A Canadian lawyer has linked the increasing popularity of online dating to the growing use of video links in divorce courts.
William Leahy is based in Halifax, in the eastern province of Nova Scotia. Talking to CBC News, he claimed to have seen a surge in the number of divorces featuring testimony by video link, as a result of couples from widely separated regions meeting online and subsequently marrying.
“You have to have that kind of technical advance in divorce to make up for the technical advance in getting together,” he explained. “You’ll have one person wanting to go all the way back to Texas or California, and the question is where is the child going to reside under those circumstances?
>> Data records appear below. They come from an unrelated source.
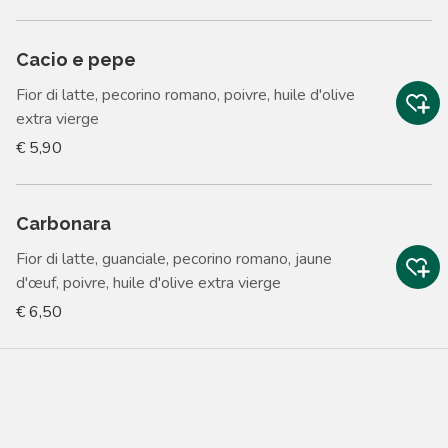
Cacio e pepe
Fior di latte, pecorino romano, poivre, huile d'olive
extra vierge
€ 5,90
Carbonara
Fior di latte, guanciale, pecorino romano, jaune
d'œuf, poivre, huile d'olive extra vierge
€ 6,50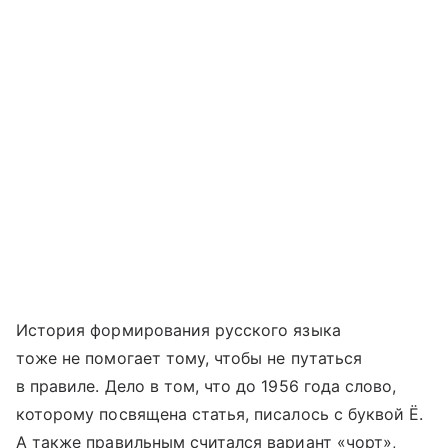
История формирования русского языка
тоже не помогает тому, чтобы не путаться
в правиле. Дело в том, что до 1956 года слово,
которому посвящена статья, писалось с буквой Ё.
А также правильным считался вариант «чорт»,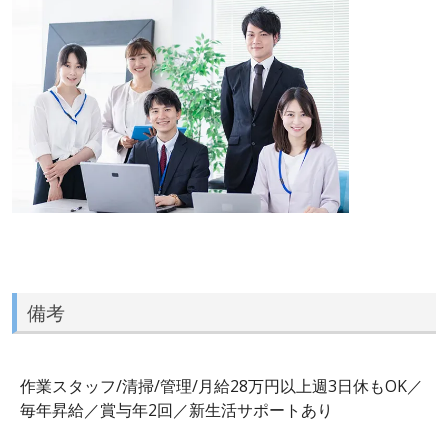
備考
作業スタッフ/清掃/管理/月給28万円以上週3日休もOK／
毎年昇給／賞与年2回／新生活サポートあり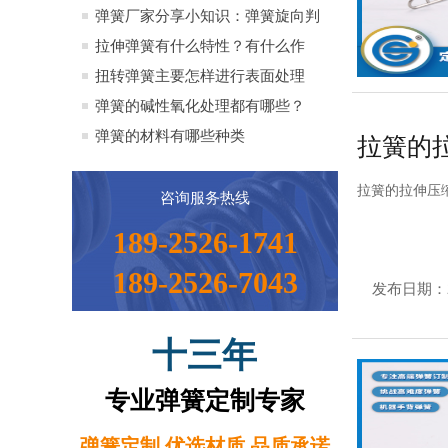
全）
弹簧厂家分享小知识：弹簧旋向判
定方法小知识
拉伸弹簧有什么特性？有什么作
用？
扭转弹簧主要怎样进行表面处理
弹簧的碱性氧化处理都有哪些？
弹簧的材料有哪些种类
拉簧的
拉簧的拉伸压
咨询服务热线
189-2526-1741
189-2526-7043
发布日期：
十三年
专业弹簧定制专家
弹簧定制 优选材质 品质承诺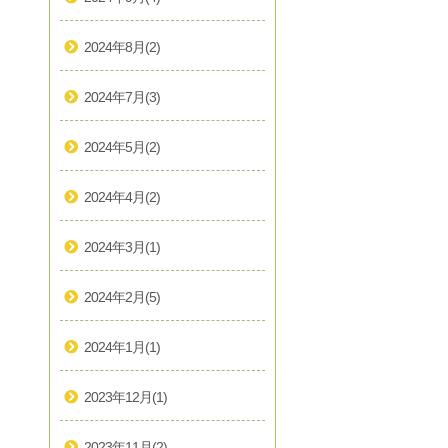
2024年8月
(2)
2024年7月
(3)
2024年5月
(2)
2024年4月
(2)
2024年3月
(1)
2024年2月
(5)
2024年1月
(1)
2023年12月
(1)
2023年11月
(2)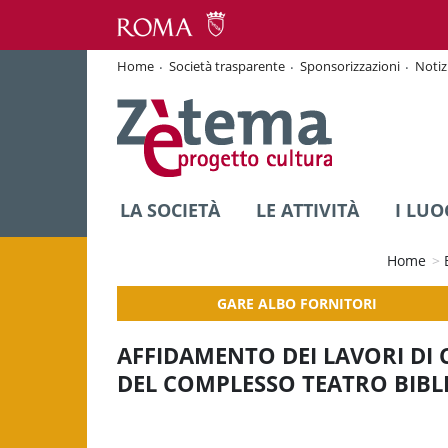
Home
Società trasparente
Sponsorizzazioni
Notiz
LA SOCIETÀ
LE ATTIVITÀ
I LUO
Home
>
GARE ALBO FORNITORI
AFFIDAMENTO DEI LAVORI DI
DEL COMPLESSO TEATRO BIBL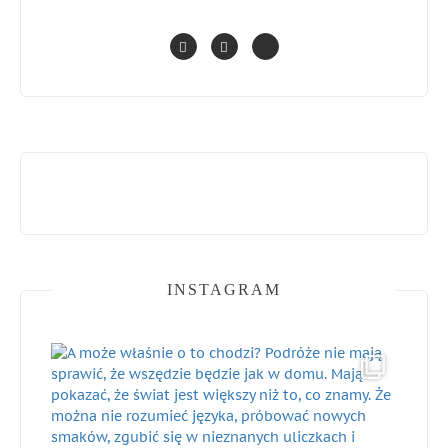
INSTAGRAM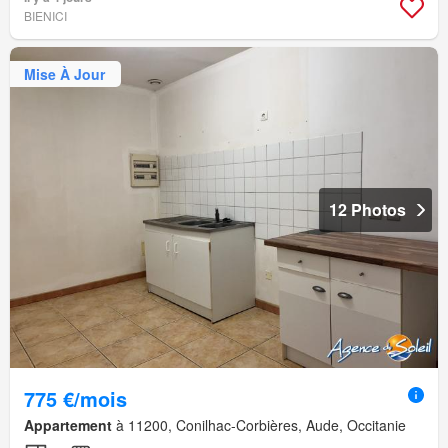
BIENICI
Mise À Jour
12 Photos
775 €/mois
Appartement
à 11200, Conilhac-Corbières, Aude, Occitanie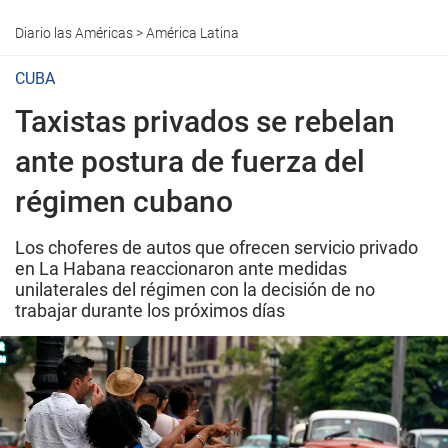
Diario las Américas
>
América Latina
CUBA
Taxistas privados se rebelan
ante postura de fuerza del
régimen cubano
Los choferes de autos que ofrecen servicio privado
en La Habana reaccionaron ante medidas
unilaterales del régimen con la decisión de no
trabajar durante los próximos días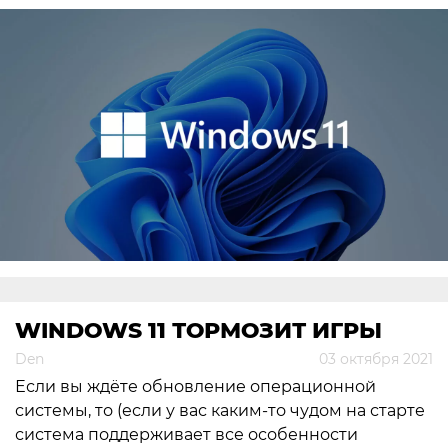
WINDOWS 11 ТОРМОЗИТ ИГРЫ
Den
03 октября 2021
Если вы ждёте обновление операционной
системы, то (если у вас каким-то чудом на старте
система поддерживает все особенности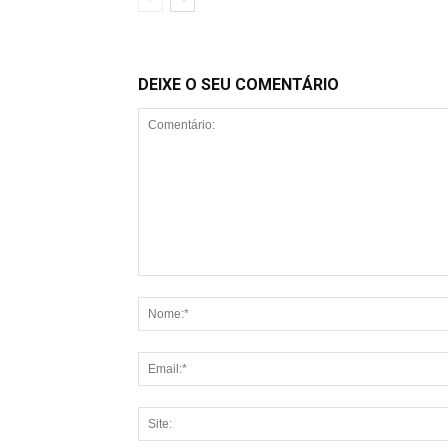
DEIXE O SEU COMENTÁRIO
When that happens we often have lawsuits that are in part conducted over the internet.”
Canadian family courts are most likely to accept video testimony from witnesses and third parties involving in disputes, Mr Leahy continued.
“It’s very expensive to fly that witness to Nova Scotia, so we’ll set up a video feed so that that witness can testify here in Nova Scotia while remaining in California or Texas. Just a few years ago that was unthinkable.”
The lawyer’s claims were echoed by law professor Rollie Thompson of nearby Dalhousie University. He said the increasing use of video links in courtrooms raised certain legal questions that still lacked a clear answer.
“Our system of resolution of disputes works on the assumption that both parties are present. Both parties testify, both parties do so in the solemnity and the special conditions of a courtroom. The more you move away from that and allow people to testify by way of cellphone or video conferencing, the more you lose many of those things.”
He cited the courtroom oath, asking whether this has the same meaning when given by someone who is not physically present before the judge.